王子はそれ見たことか、という表情をして言った。
「本当の水守姫を見分けることなど誰にもできない。
その相手が自ら水守姫と名乗ったにすぎない。」
王子に言われて瑞穂ははっと目を丸くした。
そしてゆっくりと首を横に振った。
「いいえ、あの方は自らそう名乗ってもいらっしゃいませんわ。
わたくしがそうお呼びしたというだけ。
では、あの方は…?」
「水守姫を名乗る、あるいは自分が水守姫だと思い込んでいる別人だという可能性もなくはない。」
蛍は黙ってただ王子と瑞穂を見ていた。
その瞳には何の感情も伺えなかった。
その蛍をじっと見つめる瞳があった。
千秋だった。
そして、千秋の瞳にも何の表情も映らなかった。
「でも、そんなことをしても、あの方には何にもいいことはありませんわ。」
瑞穂が呆然と反論した言葉も王子には通じなかった。
「どんな得があるのか、それが分からないとしても、それがその相手を本物と見極める証拠にはならない。」
蛍が今にも何か言おうとして口を開くその直前に、千秋が口を開いた。
「けれど、その方が雪輪紋の封印を描いたのならば、少なくともその方はシキの民と同じほどには精霊の束縛を受けていらっしゃるはずです。

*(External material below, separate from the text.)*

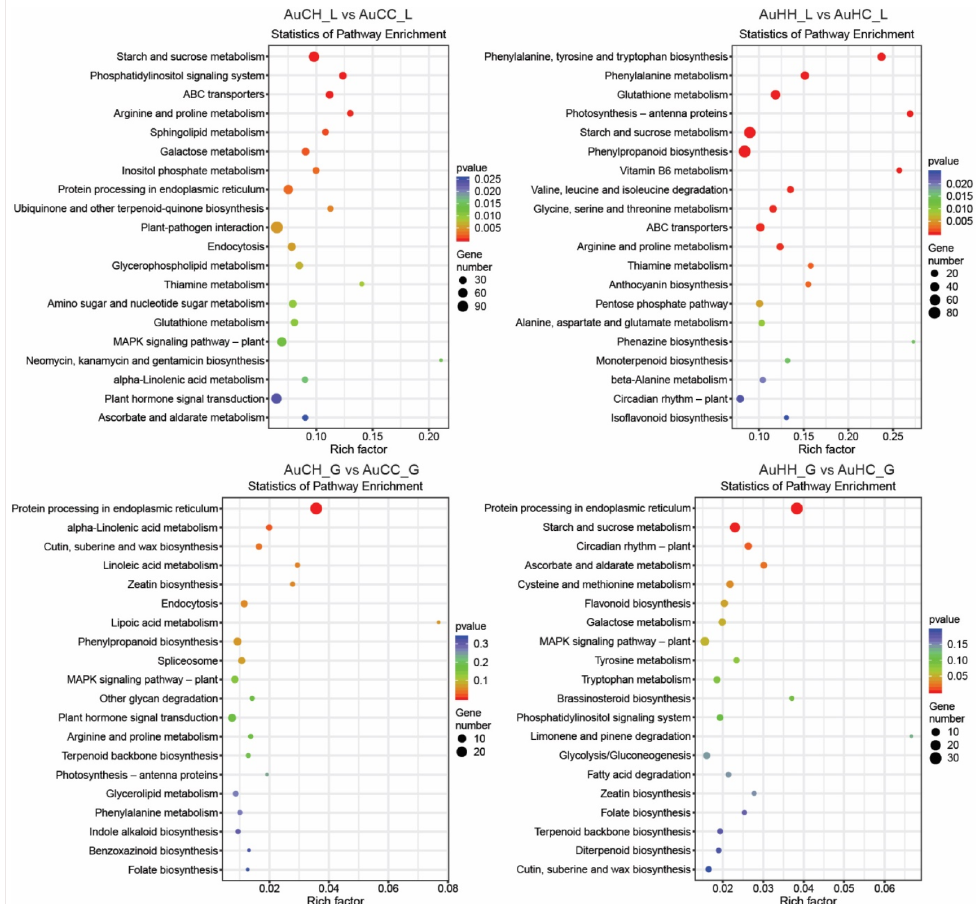
Figure 4. Scatter plots showing the top enriched KEGG pathways associated with progeny heat stress-responsive genes in different pair-wise comparisons. The treatment groups are: AuCC (DBA Aurora progeny treated with the control, originated from control group parents), AuCH (DBA Aurora progeny treated with heat stress, originated from control group parents), AuHC (DBA Aurora progeny treated with the control, originated from heat stress group parents), AuHH (DBA Aurora progeny treated with heat stress, originated from heat stress group parents). _L indicates flag leaf library and _G indicates developing grains library. The size of the dots is representative of the number of genes enriched under each KEGG pathway. The rich factor indicates the degree of enrichment, which was calculated based on the ratio of heat stress-responsive genes:all genes that can be annotated to a specific KEGG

ならば、意図的に嘘をつくということはとても難しいはず。
もっとも、さらに大きな存在、たとえば、神と呼ばれるほどのものに嘘をつかされているのだとすれば別ですが…。」
蛍は言いかけていた言葉を飲み込んでじっと千秋を見上げた。
瑞穂も助けを求めるように千秋を見ている。
ふたつの視線を十分に意識しつつ千秋は言った。
「もっとも、雪輪紋ですらその方が描いたと言っているだけで、本当のところは誰が描いたものかは分からないのでしたっけ。」
それを聞いた瑞穂はあからさまに落胆した表情になった。
蛍も誰にも分からないほどに小さく唇をかんだ。
ただ、千晶だけが、その蛍に気づいていた。